There are very few Americans who are not familiar with the story of the brave little Dutch boy (aka Hans Brinker) who stuck his finger in the dike to save Holland, yet the story is not terribly popular in The Netherlands. And when I mentioned that it was something I would like to see, both Roderick and his father seemed quite astonished. "What is this fascination Americans have with Hans Brinker?" Wauter asked. But no sooner than I made my request, we were making the trek to Spaarndam, where the statue and the giant sluices (the enormous wooden gates used to keep out the water) are located. It would be much later that I learned why Americans are so quick to associate the mythic story with the country whose land is mostly below sea level. It turns out that the story is not actually of Dutch origin, but from a book written by Mary Elizabeth Mapes Dodge, an American author, in the late nineteenth century and, with typical Dutch humour, they provided a statue in which we American tourists can stick our fingers.

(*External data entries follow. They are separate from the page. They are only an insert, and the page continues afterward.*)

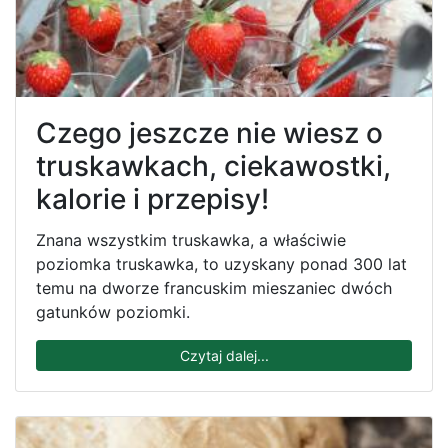
Czego jeszcze nie wiesz o
truskawkach, ciekawostki,
kalorie i przepisy!
Znana wszystkim truskawka, a właściwie
poziomka truskawka, to uzyskany ponad 300 lat
temu na dworze francuskim mieszaniec dwóch
gatunków poziomki.
Czytaj dalej...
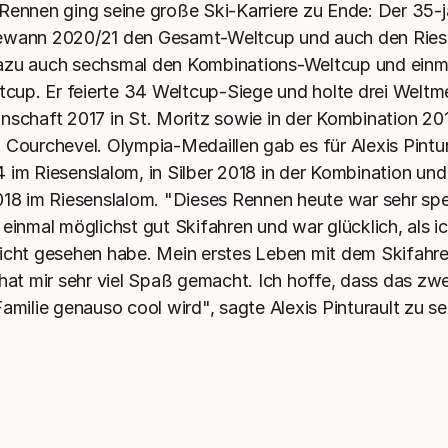
Rennen ging seine große Ski-Karriere zu Ende: Der 35-j
ewann 2020/21 den Gesamt-Weltcup und auch den Ries
azu auch sechsmal den Kombinations-Weltcup und einm
tcup. Er feierte 34 Weltcup-Siege und holte drei Weltmei
nschaft 2017 in St. Moritz sowie in der Kombination 201
 Courchevel. Olympia-Medaillen gab es für Alexis Pintur
 im Riesenslalom, in Silber 2018 in der Kombination und
018 im Riesenslalom. "Dieses Rennen heute war sehr spez
einmal möglichst gut Skifahren und war glücklich, als ic
icht gesehen habe. Mein erstes Leben mit dem Skifahren
 hat mir sehr viel Spaß gemacht. Ich hoffe, dass das zw
Familie genauso cool wird", sagte Alexis Pinturault zu s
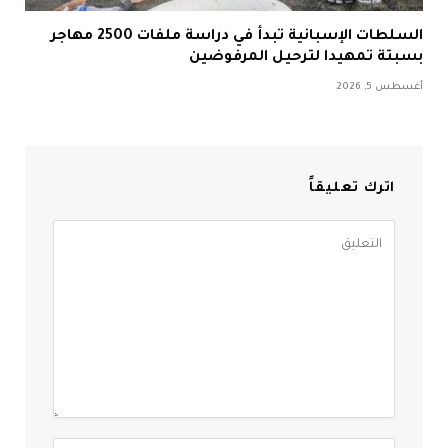
السلطات الإسبانية تبدأ في دراسة ملفات 2500 مهاجر
بسبتة تمهيدا لترحيل المرفوضين
أغسطس 5, 2026
اترك تعليقاً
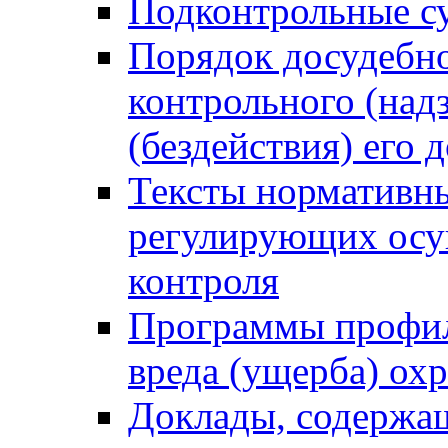
Подконтрольные су
Порядок досудебн
контрольного (надз
(бездействия) его
Тексты нормативны
регулирующих осу
контроля
Программы профил
вреда (ущерба) ох
Доклады, содержа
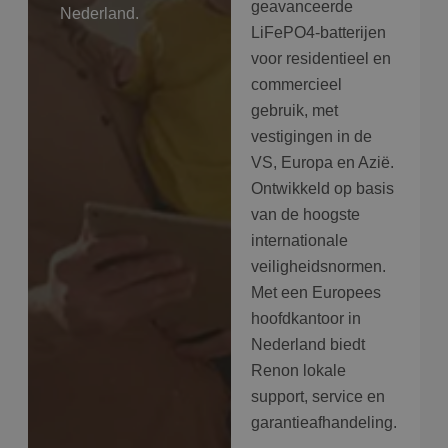
geavanceerde
Nederland.
LiFePO4-batterijen
voor residentieel en
commercieel
gebruik, met
vestigingen in de
VS, Europa en Azië.
Ontwikkeld op basis
van de hoogste
internationale
veiligheidsnormen.
Met een Europees
hoofdkantoor in
Nederland biedt
Renon lokale
support, service en
garantieafhandeling.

But it is with Willem van Oranje (William of Orange) or Willem de Zwijger (William the Silent), leader of the Dutch revolt against the Spanish and founder of the house of Oranje-Nassau, that the real Dutch mythology lies and it wasn't long before we headed south to Delft (the city which produces the famous pottery painted in the colour named after their city- Delft blue) to see his tomb.
We grabbed a quick snack (I had croquettes with spicy mustard, a traditional Dutch treat) next to the town hall (pictured above) in the center of the city, then walked across the plaza to New Church (Nieuwe Kerk) where the tomb is located. The outside of the church is a massive stone structure, left over from the days when it was a Catholic Basillica, with a tower that seems to pierce the sky. Once inside, however, the decorum becomes quite austere, characteristic of Dutch Reform Churches, and the lavish mausoleum stands in stark contrast to the rest of the interior. It was quite beautiful, with white marble and lots of gold trim, yet seemed oddly out of place in a church where iconoclasm was such a great concern. As a student of religious history it was very interesting to see the inside of a Dutch-Reform Church (particulary the one which houses the world's largest pipe organ, clearly separating them from their Calvinist roots) and as a student of Dutch history, it was an absolute must see.
We drove back to Aerdenhout (the city in which the ten Woldes reside) and relaxed for a bit before Roderick and I headed to his uncle's beach restaurant in Zandvoort for dinner. I had gambas (colossal shrimp) that were swimming as recently as that morning and watched the kite surfers as the sun slowly set on the North Sea. It was a fantastic day!